First, let’s review how uMitB is different from traditional MitB configurations. Traditional MitB attacks typically collect data (login credentials, credit card numbers, etc.) entered by the victim in a specific web site.
Additionally, MitB malware may collect all data entered by the victim into websites, but it requires post-processing by the fraudster to parse the logs and extract the valuable data. Parsers are easily available for purchase in underground markets, while some criminals simply sell off the logs in bulk.
According to Trusteer’s CTO Amit Klein: “In comparison, uMitB does not target a specific web site. Instead, it collects data entered in the browser at all websites and uses “generic” real time logic on the form submissions to perform the equivalent of post-processing.
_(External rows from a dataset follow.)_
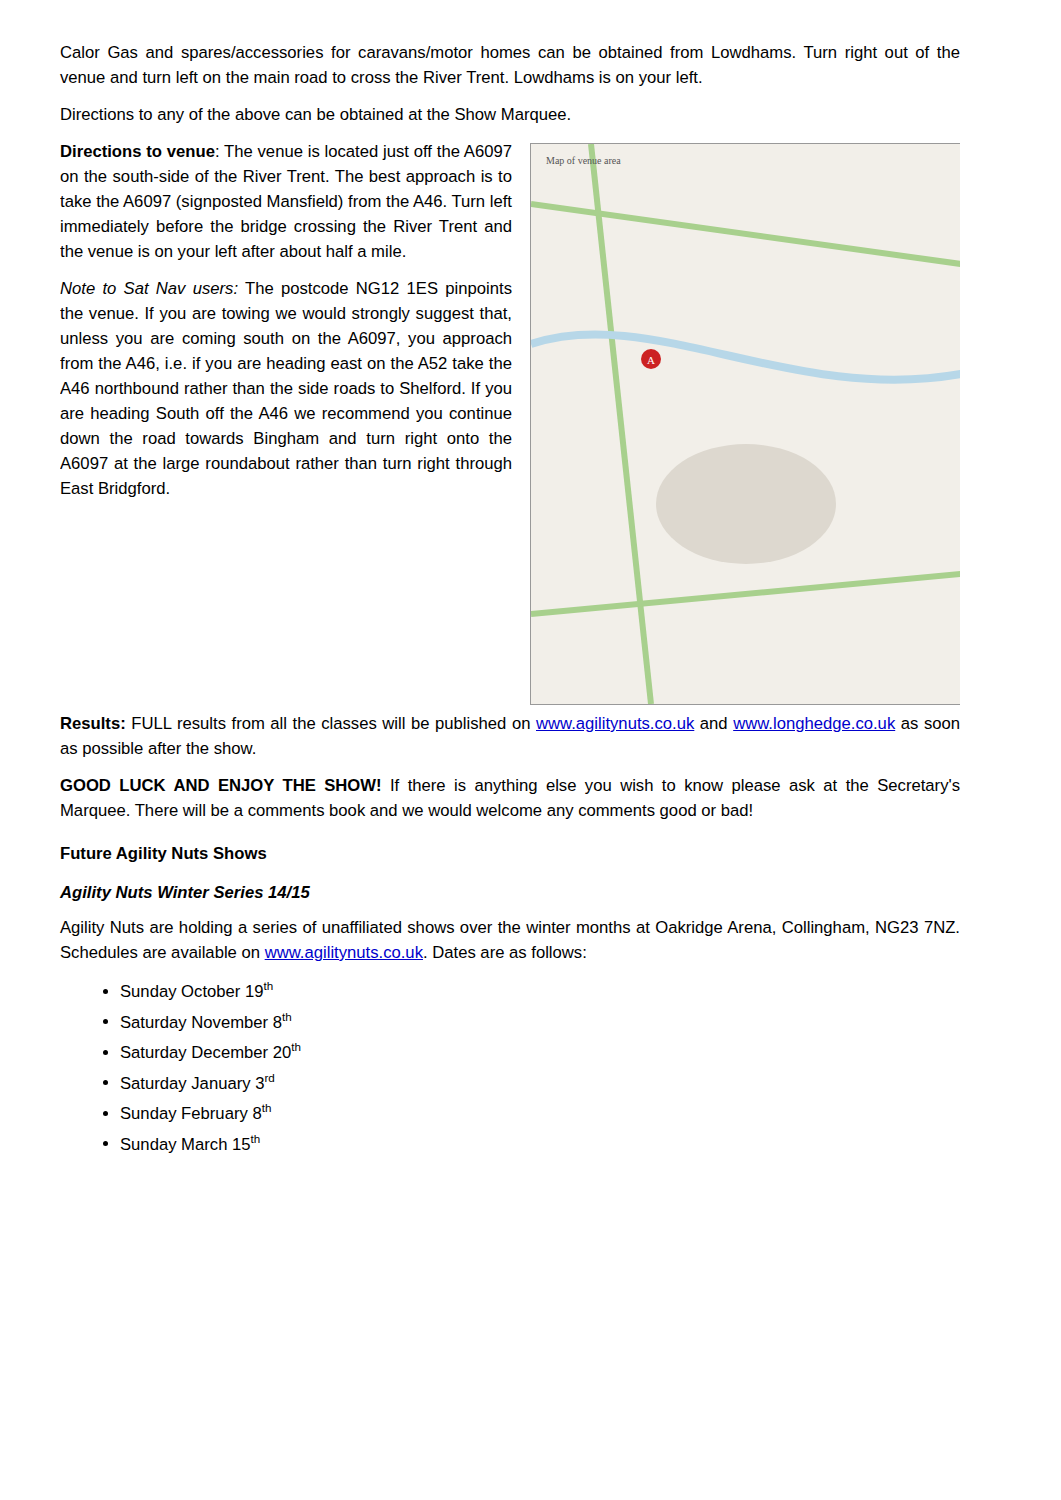Calor Gas and spares/accessories for caravans/motor homes can be obtained from Lowdhams. Turn right out of the venue and turn left on the main road to cross the River Trent. Lowdhams is on your left.
Directions to any of the above can be obtained at the Show Marquee.
Directions to venue: The venue is located just off the A6097 on the south-side of the River Trent. The best approach is to take the A6097 (signposted Mansfield) from the A46. Turn left immediately before the bridge crossing the River Trent and the venue is on your left after about half a mile.
Note to Sat Nav users: The postcode NG12 1ES pinpoints the venue. If you are towing we would strongly suggest that, unless you are coming south on the A6097, you approach from the A46, i.e. if you are heading east on the A52 take the A46 northbound rather than the side roads to Shelford. If you are heading South off the A46 we recommend you continue down the road towards Bingham and turn right onto the A6097 at the large roundabout rather than turn right through East Bridgford.
Results: FULL results from all the classes will be published on www.agilitynuts.co.uk and www.longhedge.co.uk as soon as possible after the show.
GOOD LUCK AND ENJOY THE SHOW! If there is anything else you wish to know please ask at the Secretary's Marquee. There will be a comments book and we would welcome any comments good or bad!
Future Agility Nuts Shows
Agility Nuts Winter Series 14/15
Agility Nuts are holding a series of unaffiliated shows over the winter months at Oakridge Arena, Collingham, NG23 7NZ. Schedules are available on www.agilitynuts.co.uk. Dates are as follows:
Sunday October 19th
Saturday November 8th
Saturday December 20th
Saturday January 3rd
Sunday February 8th
Sunday March 15th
This attack can target victims of new infections as well as machines that were previously infected by updating the existing malware with a new configuration. The data stolen by uMitB malware is stored in a portal where it is organized and sold.”
uMitB’s ability to steal sensitive data without targeting a specific website and perform real-time post-processing removes much of the friction associated with traditional MitB attacks. For example, it could be used to automate card fraud by integrating with and feeding freshly stolen information to card selling web sites.
The impact of uMitB could be significant since information stolen in real-time is typically much more valuable than “stale” information, plus it eliminates the complexities associated with current post-processing approaches.
As always, the best protection against financial fraud attacks that use uMitB, MitB, Man-in-the-Middle, etc. is to secure the endpoint against the root cause of these problems – malware.